EXERCISE DESCRIPTION
Drop every picture, then repeat the records exactly.

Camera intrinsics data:
↓↓↓

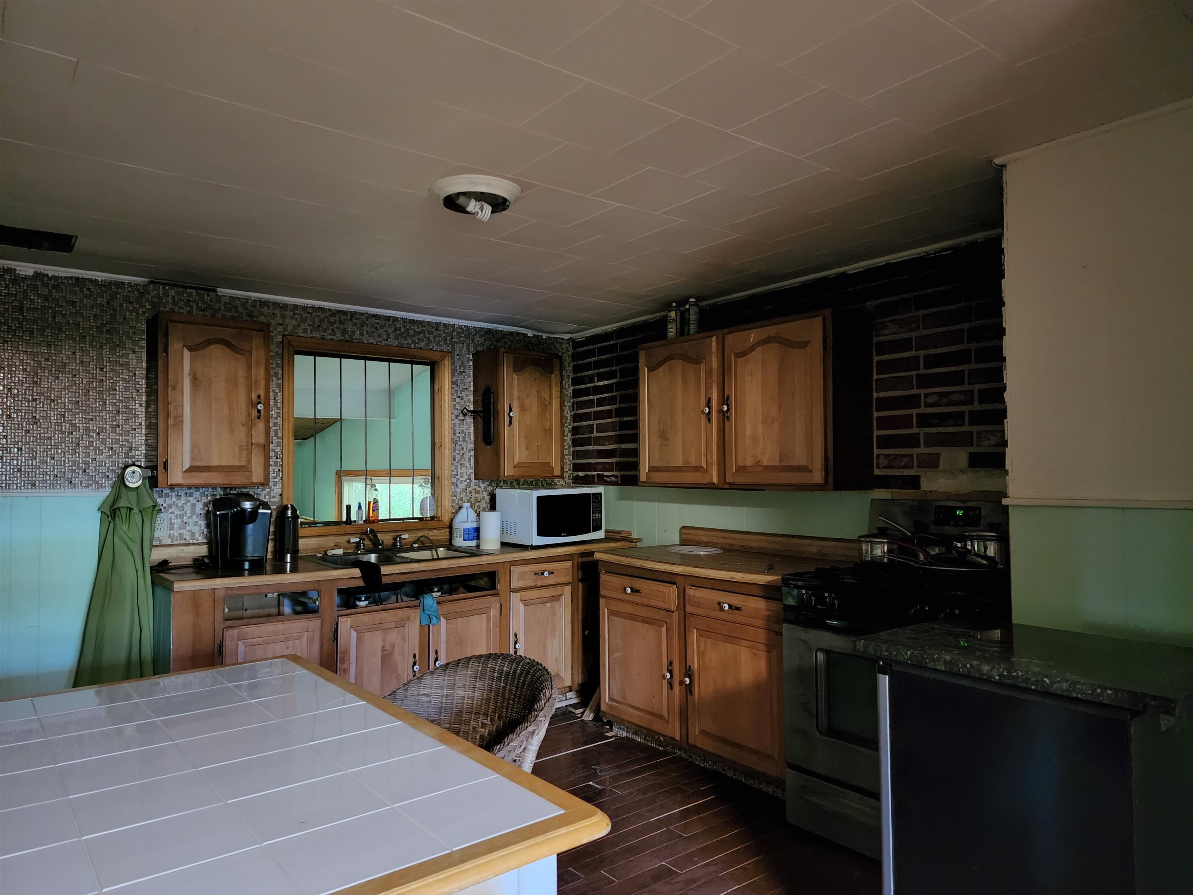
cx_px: 596
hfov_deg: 73.9
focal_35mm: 23
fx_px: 793
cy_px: 448
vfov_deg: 58.9
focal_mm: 6.4
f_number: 1.8
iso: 1250
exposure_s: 1/24
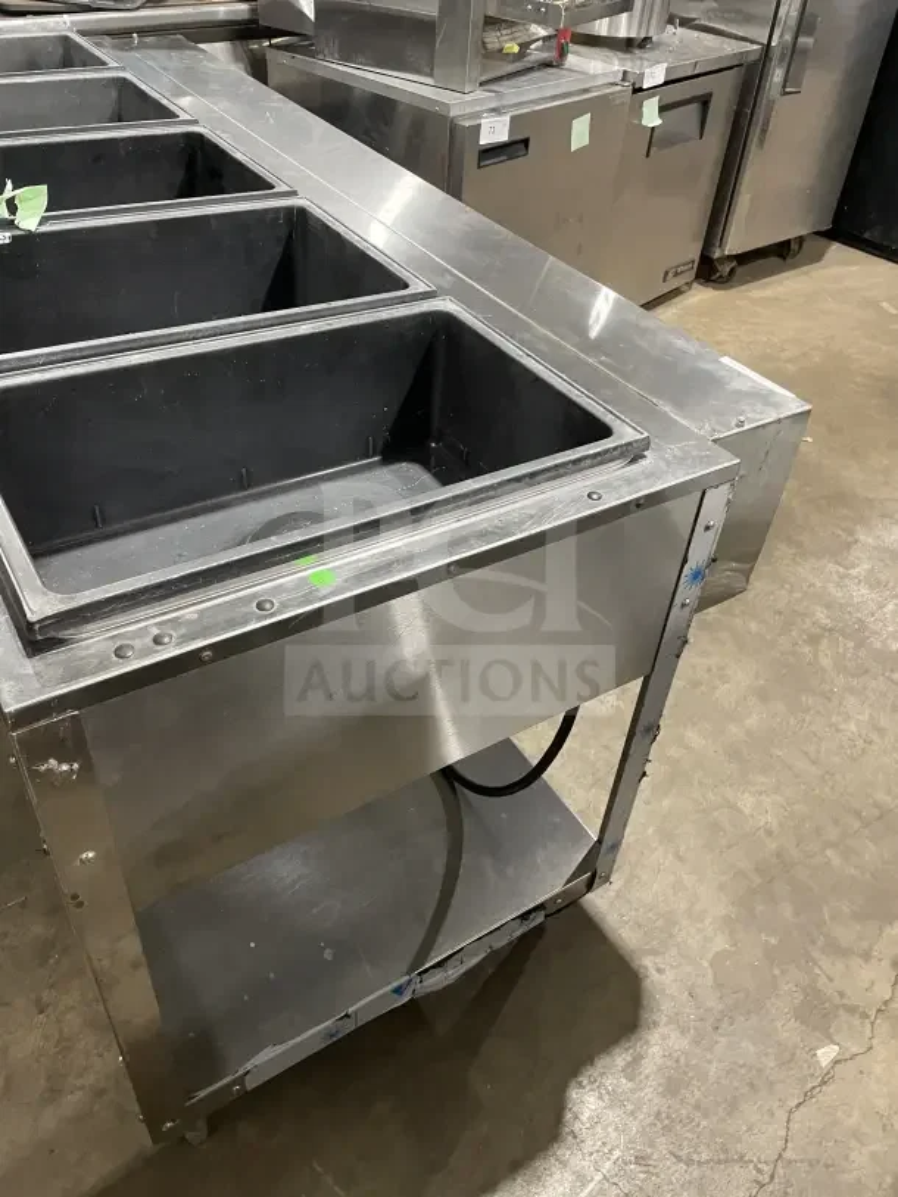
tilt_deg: -38.6
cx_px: 449
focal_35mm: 26
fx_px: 899
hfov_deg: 53.1
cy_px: 598
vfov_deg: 67.3
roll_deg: -1.0
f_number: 1.6
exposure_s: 1/60
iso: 400
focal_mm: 4.2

↑↑↑

RESULT FOR THIS TASK
cx_px: 596
hfov_deg: 73.9
focal_35mm: 23
fx_px: 793
cy_px: 448
vfov_deg: 58.9
focal_mm: 6.4
f_number: 1.8
iso: 1250
exposure_s: 1/24
tilt_deg: -38.6
cx_px: 449
focal_35mm: 26
fx_px: 899
hfov_deg: 53.1
cy_px: 598
vfov_deg: 67.3
roll_deg: -1.0
f_number: 1.6
exposure_s: 1/60
iso: 400
focal_mm: 4.2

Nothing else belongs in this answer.